::: WORKING DATA :::
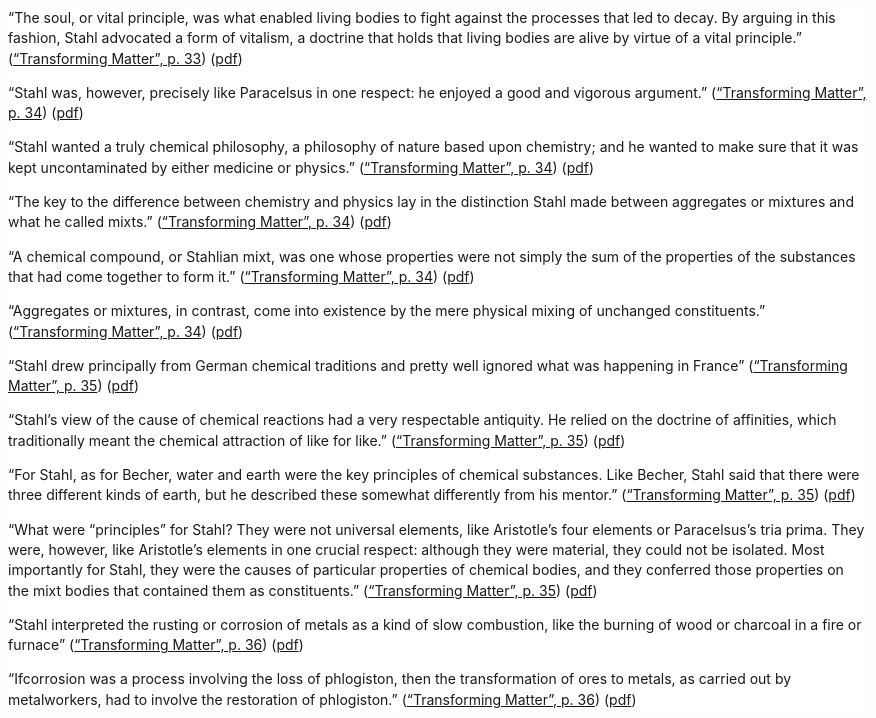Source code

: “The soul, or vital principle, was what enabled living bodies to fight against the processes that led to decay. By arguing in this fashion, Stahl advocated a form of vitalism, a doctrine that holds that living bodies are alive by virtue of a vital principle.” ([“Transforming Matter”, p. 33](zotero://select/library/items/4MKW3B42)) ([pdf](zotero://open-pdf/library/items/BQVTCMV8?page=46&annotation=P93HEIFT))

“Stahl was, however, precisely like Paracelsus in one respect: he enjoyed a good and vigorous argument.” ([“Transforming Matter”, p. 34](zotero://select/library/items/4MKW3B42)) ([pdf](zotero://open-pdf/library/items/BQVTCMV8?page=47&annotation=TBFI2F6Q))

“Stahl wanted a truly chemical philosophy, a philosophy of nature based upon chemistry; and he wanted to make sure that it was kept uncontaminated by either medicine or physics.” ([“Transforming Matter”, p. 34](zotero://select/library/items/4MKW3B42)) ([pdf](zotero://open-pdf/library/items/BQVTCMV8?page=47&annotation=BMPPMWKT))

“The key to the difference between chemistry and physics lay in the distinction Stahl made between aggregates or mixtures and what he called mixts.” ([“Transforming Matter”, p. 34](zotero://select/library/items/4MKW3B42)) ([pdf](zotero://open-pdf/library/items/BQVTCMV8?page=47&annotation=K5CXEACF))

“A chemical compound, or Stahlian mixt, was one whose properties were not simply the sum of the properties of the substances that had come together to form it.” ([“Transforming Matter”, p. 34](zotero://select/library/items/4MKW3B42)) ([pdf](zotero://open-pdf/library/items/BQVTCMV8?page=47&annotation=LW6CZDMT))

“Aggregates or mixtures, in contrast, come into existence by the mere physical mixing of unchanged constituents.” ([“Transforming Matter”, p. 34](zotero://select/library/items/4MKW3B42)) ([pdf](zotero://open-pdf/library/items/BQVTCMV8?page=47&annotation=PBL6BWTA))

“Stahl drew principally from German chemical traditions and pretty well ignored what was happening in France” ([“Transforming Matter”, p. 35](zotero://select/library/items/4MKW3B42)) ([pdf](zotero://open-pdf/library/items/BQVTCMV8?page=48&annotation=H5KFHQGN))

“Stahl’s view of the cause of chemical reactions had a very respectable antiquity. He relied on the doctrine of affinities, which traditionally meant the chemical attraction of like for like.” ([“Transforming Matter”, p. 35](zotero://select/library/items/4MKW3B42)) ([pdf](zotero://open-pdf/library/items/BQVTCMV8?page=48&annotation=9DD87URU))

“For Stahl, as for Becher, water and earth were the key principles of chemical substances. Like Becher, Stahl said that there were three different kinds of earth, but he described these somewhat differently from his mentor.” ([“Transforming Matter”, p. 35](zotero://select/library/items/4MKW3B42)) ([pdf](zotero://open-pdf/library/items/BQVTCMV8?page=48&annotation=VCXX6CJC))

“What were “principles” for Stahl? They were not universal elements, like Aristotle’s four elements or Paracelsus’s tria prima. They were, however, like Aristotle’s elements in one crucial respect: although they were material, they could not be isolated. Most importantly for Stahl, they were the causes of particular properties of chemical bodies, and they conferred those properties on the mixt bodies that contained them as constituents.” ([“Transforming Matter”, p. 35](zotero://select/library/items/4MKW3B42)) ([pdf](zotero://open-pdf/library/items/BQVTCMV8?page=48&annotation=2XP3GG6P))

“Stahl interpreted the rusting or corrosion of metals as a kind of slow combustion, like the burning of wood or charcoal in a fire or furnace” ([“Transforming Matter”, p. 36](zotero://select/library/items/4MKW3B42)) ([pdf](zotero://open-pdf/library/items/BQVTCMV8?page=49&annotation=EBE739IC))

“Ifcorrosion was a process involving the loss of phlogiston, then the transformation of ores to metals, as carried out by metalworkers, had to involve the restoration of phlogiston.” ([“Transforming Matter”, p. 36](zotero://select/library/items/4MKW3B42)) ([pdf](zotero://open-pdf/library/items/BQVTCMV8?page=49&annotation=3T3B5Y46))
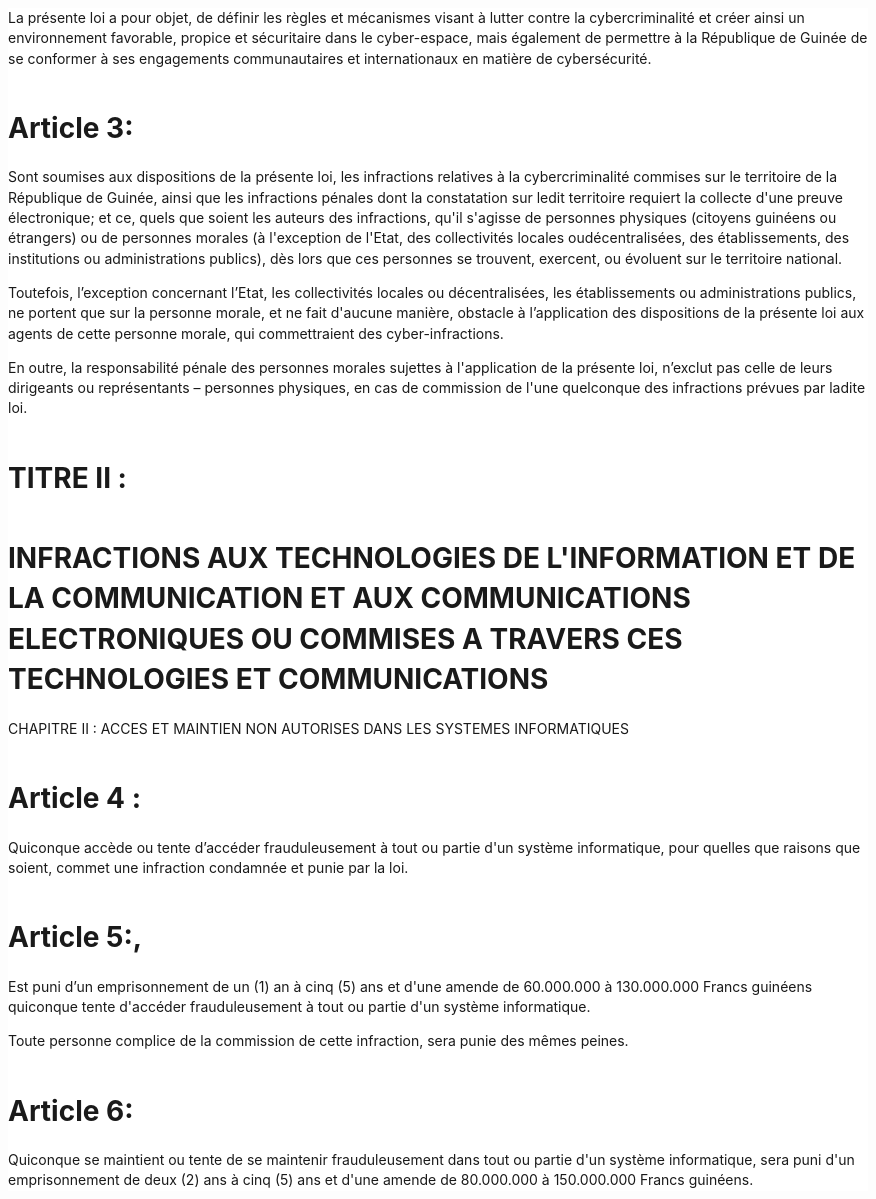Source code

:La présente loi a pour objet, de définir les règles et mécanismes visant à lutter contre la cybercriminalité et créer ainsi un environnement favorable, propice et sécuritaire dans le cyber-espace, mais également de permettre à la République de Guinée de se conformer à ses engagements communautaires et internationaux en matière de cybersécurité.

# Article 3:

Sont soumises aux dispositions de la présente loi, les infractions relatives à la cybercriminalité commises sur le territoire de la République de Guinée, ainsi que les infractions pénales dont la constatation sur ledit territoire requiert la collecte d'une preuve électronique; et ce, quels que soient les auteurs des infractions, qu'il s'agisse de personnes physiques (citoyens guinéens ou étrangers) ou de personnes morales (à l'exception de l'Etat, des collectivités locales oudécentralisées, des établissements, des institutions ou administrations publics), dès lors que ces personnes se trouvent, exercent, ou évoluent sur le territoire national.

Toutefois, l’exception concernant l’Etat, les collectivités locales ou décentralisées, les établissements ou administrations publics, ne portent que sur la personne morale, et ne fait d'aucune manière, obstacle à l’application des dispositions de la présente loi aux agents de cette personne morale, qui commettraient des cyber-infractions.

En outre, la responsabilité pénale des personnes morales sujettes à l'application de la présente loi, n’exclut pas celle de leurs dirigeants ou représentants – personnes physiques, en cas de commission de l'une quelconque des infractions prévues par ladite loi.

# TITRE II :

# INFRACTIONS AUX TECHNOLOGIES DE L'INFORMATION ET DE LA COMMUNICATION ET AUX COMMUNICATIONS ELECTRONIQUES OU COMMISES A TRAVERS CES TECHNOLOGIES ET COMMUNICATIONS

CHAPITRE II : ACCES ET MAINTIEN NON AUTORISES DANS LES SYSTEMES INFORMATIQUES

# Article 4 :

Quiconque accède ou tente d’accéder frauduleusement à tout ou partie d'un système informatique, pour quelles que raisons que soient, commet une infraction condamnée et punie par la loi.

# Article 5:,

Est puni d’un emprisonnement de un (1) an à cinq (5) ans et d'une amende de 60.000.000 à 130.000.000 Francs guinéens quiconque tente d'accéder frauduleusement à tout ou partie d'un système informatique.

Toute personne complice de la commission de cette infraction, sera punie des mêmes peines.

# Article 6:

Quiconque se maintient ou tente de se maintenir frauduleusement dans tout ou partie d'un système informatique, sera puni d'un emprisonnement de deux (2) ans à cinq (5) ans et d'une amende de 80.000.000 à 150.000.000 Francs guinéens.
:::
Find the line with "# Article 4" in the listing above, then write out that line and each remaining line exactly, with no other text.

• [SOLUTION FOR THIS EXERCISE]:
# Article 4 :

Quiconque accède ou tente d’accéder frauduleusement à tout ou partie d'un système informatique, pour quelles que raisons que soient, commet une infraction condamnée et punie par la loi.

# Article 5:,

Est puni d’un emprisonnement de un (1) an à cinq (5) ans et d'une amende de 60.000.000 à 130.000.000 Francs guinéens quiconque tente d'accéder frauduleusement à tout ou partie d'un système informatique.

Toute personne complice de la commission de cette infraction, sera punie des mêmes peines.

# Article 6:

Quiconque se maintient ou tente de se maintenir frauduleusement dans tout ou partie d'un système informatique, sera puni d'un emprisonnement de deux (2) ans à cinq (5) ans et d'une amende de 80.000.000 à 150.000.000 Francs guinéens.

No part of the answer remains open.